Exercise objective: Restate the whole of the data below word for word, skipping the images.

Working data:
******
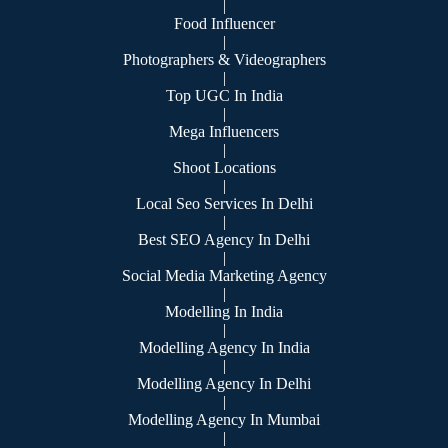
|
Food Influencer
|
Photographers & Videographers
|
Top UGC In India
|
Mega Influencers
|
Shoot Locations
|
Local Seo Services In Delhi
|
Best SEO Agency In Delhi
|
Social Media Marketing Agency
|
Modelling In India
|
Modelling Agency In India
|
Modelling Agency In Delhi
|
Modelling Agency In Mumbai
|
******
Response to the task:
|
Food Influencer
|
Photographers & Videographers
|
Top UGC In India
|
Mega Influencers
|
Shoot Locations
|
Local Seo Services In Delhi
|
Best SEO Agency In Delhi
|
Social Media Marketing Agency
|
Modelling In India
|
Modelling Agency In India
|
Modelling Agency In Delhi
|
Modelling Agency In Mumbai
|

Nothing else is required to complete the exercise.